[PATCH 2/2] riscv: Eagerly flush in flush_icache_deferred()

Wed Aug 14 17:34:19 PDT 2024

> <---- Thread 1 starts running here on CPU1
> 
> <---- Thread 2 starts running here with same mm
> 
> T2: prctl(PR_RISCV_SET_ICACHE_FLUSH_CTX, PR_RISCV_CTX_SW_FENCEI_ON, PR_RISCV_SCOPE_PER_PROCESS);
> T2: <-- kernel sets current->mm->context.force_icache_flush to true

Mmh, TBH, I'm not sure how this patch is supposed to fix the race in
question:

For once, AFAIU, the operation

T2: cpumask_setall(&current->mm->context.icache_stale_mask)

(on CPU2?) you've added with this patch...

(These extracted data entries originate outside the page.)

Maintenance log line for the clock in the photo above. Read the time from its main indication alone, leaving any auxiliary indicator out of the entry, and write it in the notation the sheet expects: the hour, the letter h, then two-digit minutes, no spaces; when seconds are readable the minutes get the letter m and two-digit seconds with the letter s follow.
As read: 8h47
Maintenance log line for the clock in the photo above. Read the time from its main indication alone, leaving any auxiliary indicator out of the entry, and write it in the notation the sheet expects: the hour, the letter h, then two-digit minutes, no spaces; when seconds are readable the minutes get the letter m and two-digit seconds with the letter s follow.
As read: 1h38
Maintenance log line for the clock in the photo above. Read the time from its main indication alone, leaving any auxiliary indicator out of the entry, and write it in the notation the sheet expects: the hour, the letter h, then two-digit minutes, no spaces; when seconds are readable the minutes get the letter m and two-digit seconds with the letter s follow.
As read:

> T2: <modification of instructions>
> T2: fence.i
> 
> T1: fence.i (to synchronize with other thread, has some logic to
>              determine when to do this)
> T1: <-- thread 1 is preempted
> T1: <-- thread 1 is placed onto CPU3 and starts context switch sequence
> T1 (kernel): flush_icache_deferred() -> skips flush because switch_to_should_flush_icache() returns true

... does _not_ ensure that T1: flush_icache_deferred() on CPU3 will
observe/read from that operation: IOW,

T1: cpumask_test_and_clear_cpu(cpu, &mm->context.icache_stale_mask)

may still evaluate to FALSE, thus preventing the FENCE.I execution.

Moreover, AFAIU, ...

> 				     -> thread has migrated and task->mm->context.force_icache_flush is true
> 
> T2: prctl(PR_RISCV_SET_ICACHE_FLUSH_CTX, PR_RISCV_CTX_SW_FENCEI_OFF, PR_RISCV_SCOPE_PER_PROCESS);

... moving the operation(s)

T2: set_icache_stale_mask()
	T2: cpumask_setall(&current->mm->context.icache_stale_mask)

before the following operation...  (per patch #1)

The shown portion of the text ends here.